> TASK
Please extract the part of the sched_yield page below that begins at the words "Explicitly moves to" and stops after the words "simply continues running.", copying it word for word.

Voluntarily relinquishing CPU, querying the RR time slice

sched_yield(), RR Time Slice & Runaway Prevention

Chapter 35.3.3–35.3.4 — Voluntarily relinquishing CPU, querying the RR time slice, and protecting against runaway realtime processes

← Chapter 35 Index / sched_yield and Time Slice

sched_yield(): Voluntarily Give Up the CPU

A realtime process can voluntarily relinquish the CPU in two ways:

1. Blocking system call

Call something like read(), sleep(), or any blocking I/O. The process is taken off the CPU and added back to its priority queue when it unblocks.

2. sched_yield()

Explicitly moves to the back of the queue without blocking. Useful when you want to cooperatively share the CPU with other processes at the same priority level.


#include <sched.h>

/* Voluntarily relinquish the CPU.
 *
 * If there are other runnable processes at the same priority level:
 *   - This process is moved to the BACK of the queue.
 *   - The process at the HEAD of the queue gets to run.
 *
 * If NO other runnable processes exist at this priority:
 *   - Nothing happens; this process simply continues running.
 *
 * Returns 0 on success (always succeeds on Linux), -1 on error.
 * SUSv3 permits failure; portable code should check for -1.
 * sched_yield() is undefined for non-realtime (SCHED_OTHER) processes.
 */
int sched_yield(void);

Behavior Visualization

Priority Queue Before sched_yield():

P1 (HEAD — Running)

→

All at priority 50

After P1 calls sched_yield():

P2 (HEAD — Now Running)

P1 (moved to back)

⚠️ Non-realtime processes: The behavior of sched_yield() for SCHED_OTHER processes is undefined by POSIX. On Linux it works mechanically (moves to the back of the scheduling queue), but the semantics are not guaranteed. Only use sched_yield() in SCHED_FIFO or SCHED_RR processes.

sched_rr_get_interval(): Query the SCHED_RR Time Slice

SCHED_RR processes use a fixed-length time slice. You can query its length using sched_rr_get_interval(). This is useful when you need to know exactly how much CPU time you’ll get per turn in a multi-process system.


#include <sched.h>

/* Returns the time slice for SCHED_RR process 'pid'.
 * If pid = 0, returns the time slice of the calling process.
 * Result is stored in 'tp' as a timespec structure.
 * Returns 0 on success, -1 on error.
 */
int sched_rr_get_interval(pid_t pid, struct timespec *tp);

/* The timespec structure */
struct timespec {
    time_t tv_sec;   /* Seconds */
    long   tv_nsec;  /* Nanoseconds (0 to 999,999,999) */
};

/* Example usage */
struct timespec ts;
if (sched_rr_get_interval(0, &ts) == -1) {
    perror("sched_rr_get_interval");
} else {
    printf("SCHED_RR time slice: %ld.%09ld seconds\n",
           (long)ts.tv_sec, ts.tv_nsec);
    /* On recent 2.6 kernels: typically 0.100000000 seconds (100ms) */
}

📌 Typical value: On recent Linux 2.6+ kernels, the SCHED_RR time slice is 100 milliseconds (0.1 seconds). This value can vary between kernel versions and can be configured. Never hard-code it — always query at runtime.

> STUDY MATERIAL
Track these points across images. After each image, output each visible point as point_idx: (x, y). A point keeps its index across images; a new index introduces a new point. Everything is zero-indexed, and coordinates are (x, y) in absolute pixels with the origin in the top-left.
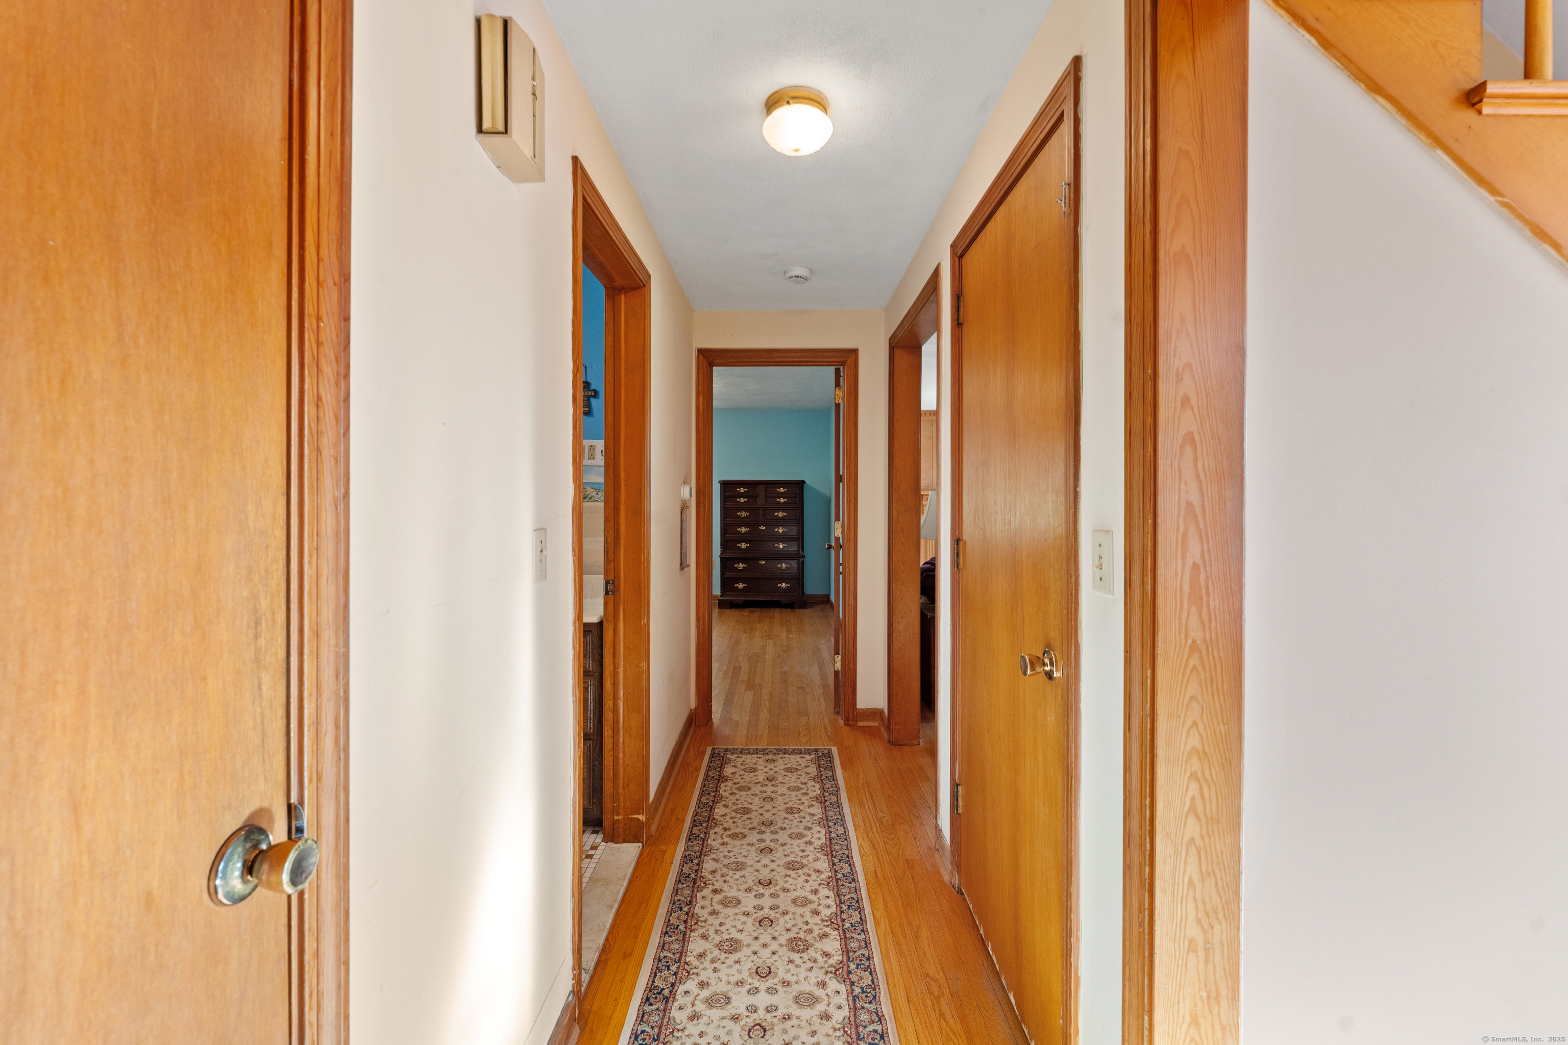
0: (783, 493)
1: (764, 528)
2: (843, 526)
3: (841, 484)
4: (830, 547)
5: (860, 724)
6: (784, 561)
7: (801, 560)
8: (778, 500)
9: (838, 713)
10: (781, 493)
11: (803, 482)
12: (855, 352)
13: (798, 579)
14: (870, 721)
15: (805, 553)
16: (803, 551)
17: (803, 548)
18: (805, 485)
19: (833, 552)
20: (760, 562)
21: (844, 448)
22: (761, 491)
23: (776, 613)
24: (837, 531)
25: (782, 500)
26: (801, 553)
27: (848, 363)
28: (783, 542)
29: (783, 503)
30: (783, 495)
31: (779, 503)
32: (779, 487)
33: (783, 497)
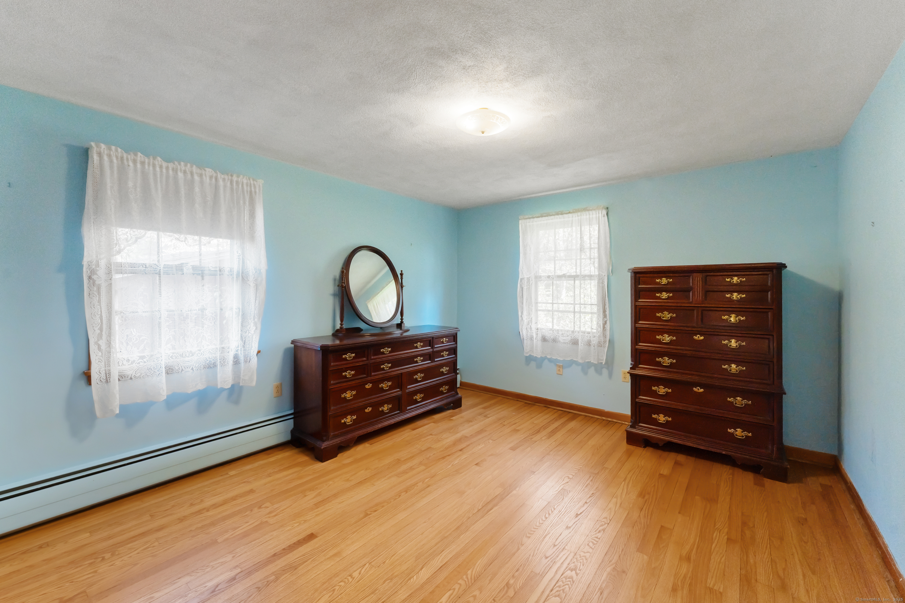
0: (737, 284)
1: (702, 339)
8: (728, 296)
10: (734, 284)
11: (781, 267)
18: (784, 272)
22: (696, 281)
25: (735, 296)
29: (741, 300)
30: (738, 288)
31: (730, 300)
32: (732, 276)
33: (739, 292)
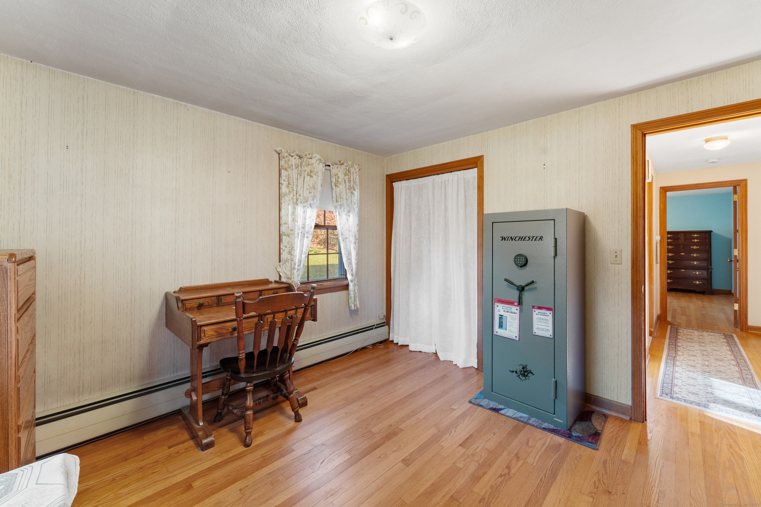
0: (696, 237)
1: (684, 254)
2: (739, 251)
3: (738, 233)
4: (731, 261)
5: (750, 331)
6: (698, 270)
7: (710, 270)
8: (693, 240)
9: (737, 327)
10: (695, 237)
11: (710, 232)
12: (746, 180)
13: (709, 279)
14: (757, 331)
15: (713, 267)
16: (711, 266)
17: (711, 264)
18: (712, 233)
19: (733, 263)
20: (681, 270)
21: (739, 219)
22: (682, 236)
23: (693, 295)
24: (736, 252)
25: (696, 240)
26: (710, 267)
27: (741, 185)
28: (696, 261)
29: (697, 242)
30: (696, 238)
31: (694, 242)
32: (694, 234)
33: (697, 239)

...

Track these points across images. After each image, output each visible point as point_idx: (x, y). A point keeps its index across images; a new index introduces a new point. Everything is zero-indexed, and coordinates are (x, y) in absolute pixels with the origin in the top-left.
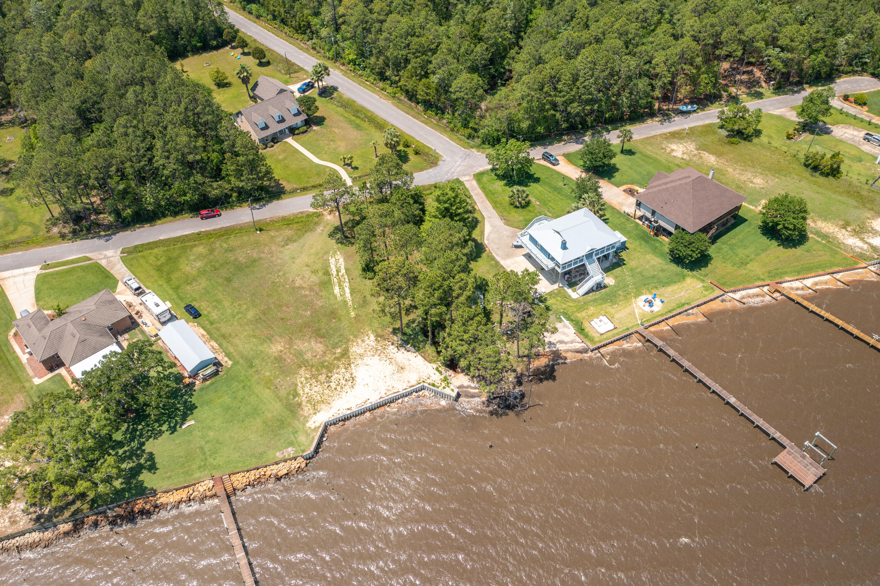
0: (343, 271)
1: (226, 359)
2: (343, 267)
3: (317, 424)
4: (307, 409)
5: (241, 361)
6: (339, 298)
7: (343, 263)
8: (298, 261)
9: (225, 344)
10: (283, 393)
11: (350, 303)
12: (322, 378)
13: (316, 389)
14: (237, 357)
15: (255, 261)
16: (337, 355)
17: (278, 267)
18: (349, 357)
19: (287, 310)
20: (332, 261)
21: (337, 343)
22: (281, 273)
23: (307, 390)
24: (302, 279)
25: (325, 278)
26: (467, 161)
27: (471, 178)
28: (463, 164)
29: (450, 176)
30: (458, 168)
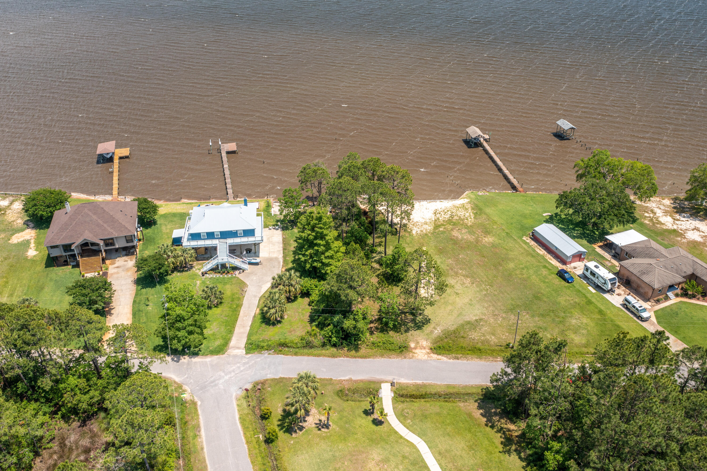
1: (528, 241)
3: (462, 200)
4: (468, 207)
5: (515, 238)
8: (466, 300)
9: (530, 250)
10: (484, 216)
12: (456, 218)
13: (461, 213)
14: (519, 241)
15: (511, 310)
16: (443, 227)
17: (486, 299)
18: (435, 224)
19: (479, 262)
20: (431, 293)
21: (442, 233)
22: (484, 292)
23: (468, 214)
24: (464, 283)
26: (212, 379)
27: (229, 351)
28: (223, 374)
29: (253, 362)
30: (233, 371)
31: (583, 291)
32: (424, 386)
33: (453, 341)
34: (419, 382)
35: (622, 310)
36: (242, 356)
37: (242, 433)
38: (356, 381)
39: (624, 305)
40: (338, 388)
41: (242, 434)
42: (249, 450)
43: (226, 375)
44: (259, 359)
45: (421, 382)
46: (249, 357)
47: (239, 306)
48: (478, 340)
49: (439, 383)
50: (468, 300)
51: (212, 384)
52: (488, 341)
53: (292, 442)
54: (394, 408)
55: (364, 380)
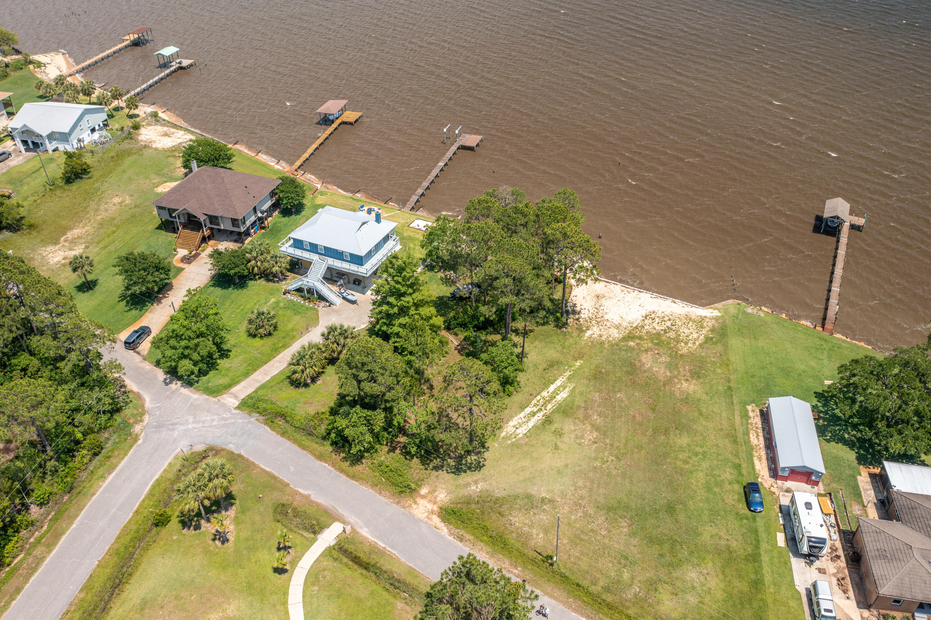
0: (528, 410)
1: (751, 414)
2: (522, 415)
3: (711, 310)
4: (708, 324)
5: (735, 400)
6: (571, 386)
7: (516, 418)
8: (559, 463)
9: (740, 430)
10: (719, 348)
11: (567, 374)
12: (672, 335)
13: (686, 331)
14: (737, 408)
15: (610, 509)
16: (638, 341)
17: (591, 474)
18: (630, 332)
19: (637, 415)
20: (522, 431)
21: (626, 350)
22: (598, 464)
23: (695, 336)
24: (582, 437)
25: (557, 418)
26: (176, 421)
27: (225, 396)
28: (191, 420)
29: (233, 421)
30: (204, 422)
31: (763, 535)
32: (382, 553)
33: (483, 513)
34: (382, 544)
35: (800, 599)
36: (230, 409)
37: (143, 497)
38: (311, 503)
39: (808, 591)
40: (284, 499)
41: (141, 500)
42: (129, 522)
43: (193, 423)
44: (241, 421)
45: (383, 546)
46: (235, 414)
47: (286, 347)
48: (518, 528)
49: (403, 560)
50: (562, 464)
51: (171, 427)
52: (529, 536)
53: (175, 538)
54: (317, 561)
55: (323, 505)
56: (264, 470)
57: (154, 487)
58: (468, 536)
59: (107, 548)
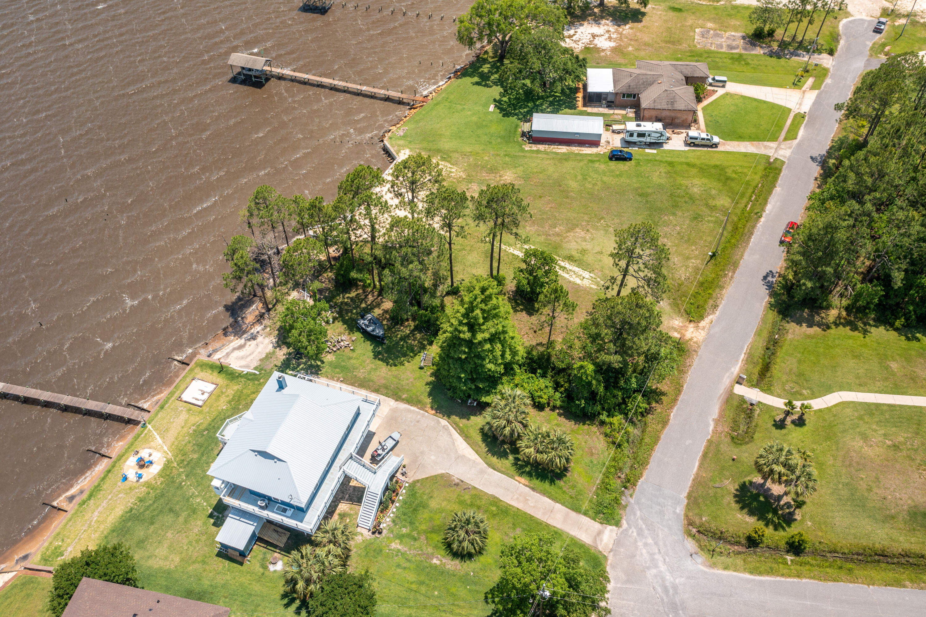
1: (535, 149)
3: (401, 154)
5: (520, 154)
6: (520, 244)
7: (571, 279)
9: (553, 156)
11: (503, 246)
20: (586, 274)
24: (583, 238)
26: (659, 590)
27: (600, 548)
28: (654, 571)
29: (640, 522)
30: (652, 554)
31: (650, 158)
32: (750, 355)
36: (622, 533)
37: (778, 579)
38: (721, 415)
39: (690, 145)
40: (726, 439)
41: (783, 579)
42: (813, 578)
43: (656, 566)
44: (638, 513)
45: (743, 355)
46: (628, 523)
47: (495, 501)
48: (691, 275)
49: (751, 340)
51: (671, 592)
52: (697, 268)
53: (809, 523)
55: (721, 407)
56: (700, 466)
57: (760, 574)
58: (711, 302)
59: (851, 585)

> RESULT FOR THIS EXERCISE
Explicitly moves to the back of the queue without blocking. Useful when you want to cooperatively share the CPU with other processes at the same priority level.


#include <sched.h>

/* Voluntarily relinquish the CPU.
 *
 * If there are other runnable processes at the same priority level:
 *   - This process is moved to the BACK of the queue.
 *   - The process at the HEAD of the queue gets to run.
 *
 * If NO other runnable processes exist at this priority:
 *   - Nothing happens; this process simply continues running.